◆ **Instructions to follow**
Reproduce the whole listing below without its pictures, exactly as written.

-- Records supplied follows --

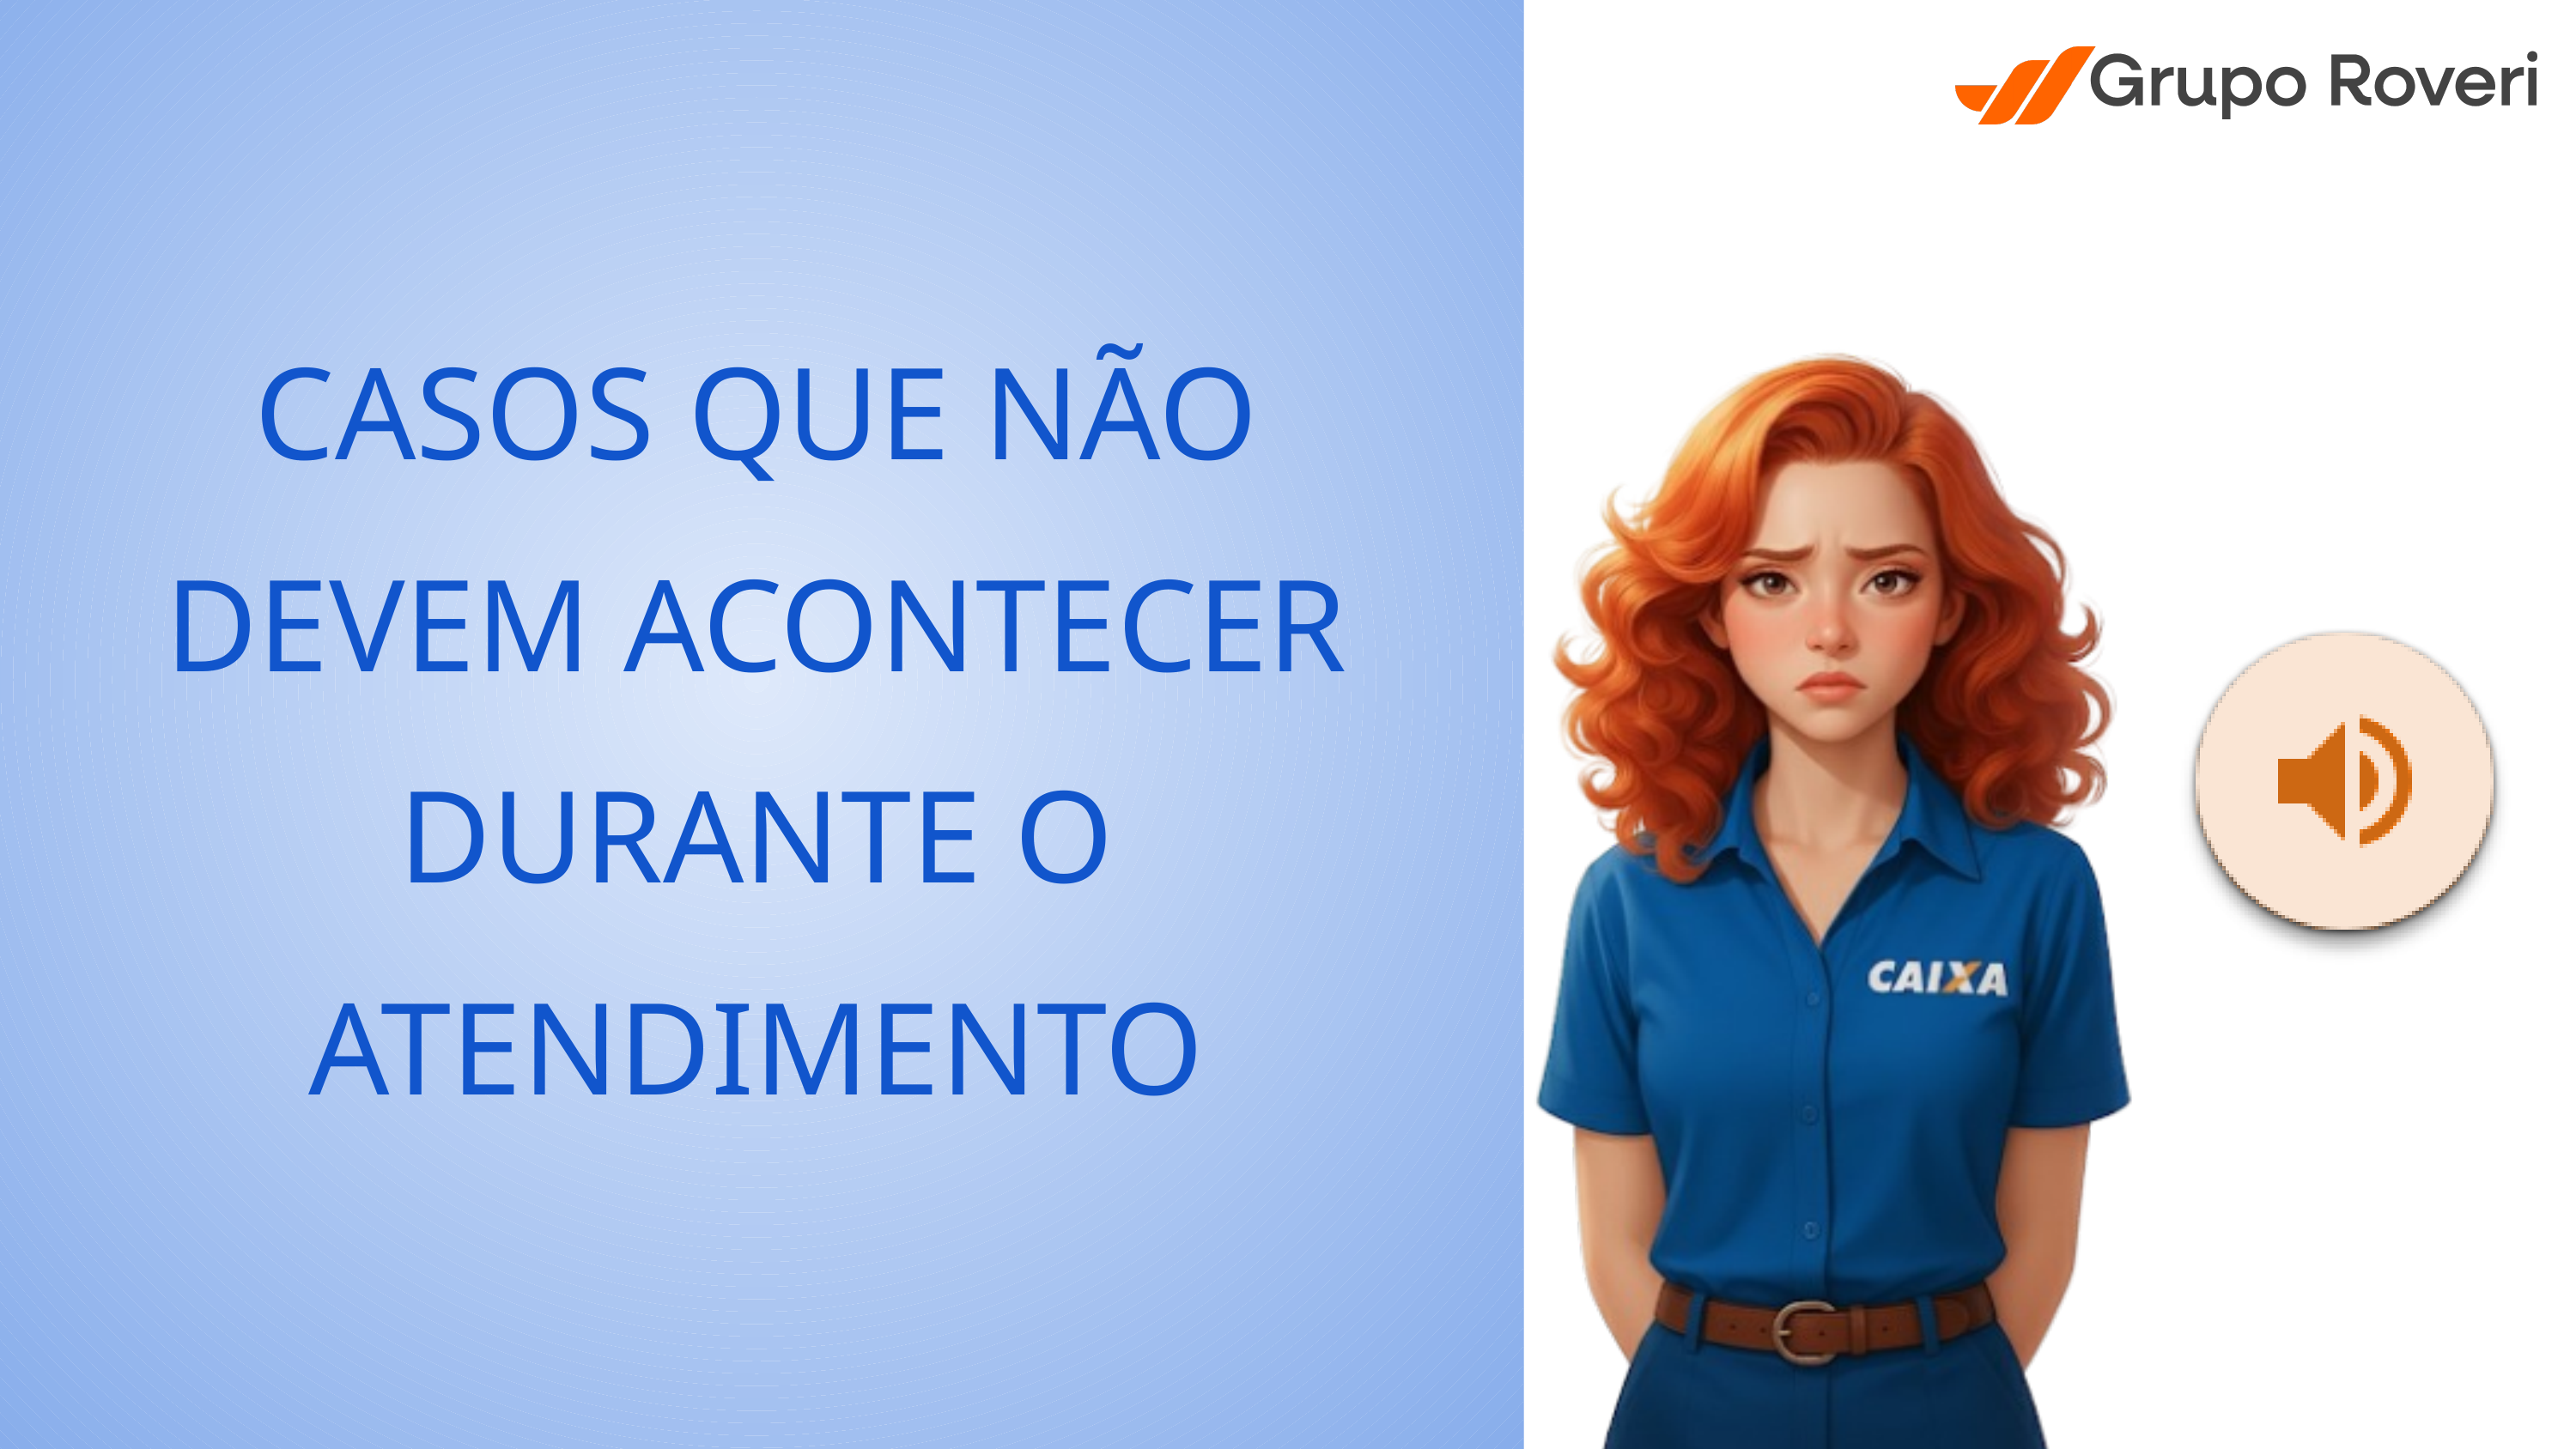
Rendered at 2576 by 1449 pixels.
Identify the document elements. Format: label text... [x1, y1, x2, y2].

picture [1431, 282, 2524, 1449]
text_box [0, 0, 1524, 1449]
picture [1955, 46, 2537, 124]
text_box CASOS QUE NÃO DEVEM ACONTECER DURANTE O ATENDIMENTO [64, 260, 1449, 1134]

-- Records supplied concluded --

◆ **Task solution**
Rendered at 2576 by 1449 pixels.
Identify the document elements. Format: label text... [x1, y1, x2, y2].

picture [1431, 282, 2524, 1449]
text_box [0, 0, 1524, 1449]
picture [1955, 46, 2537, 124]
text_box CASOS QUE NÃO DEVEM ACONTECER DURANTE O ATENDIMENTO [64, 260, 1449, 1134]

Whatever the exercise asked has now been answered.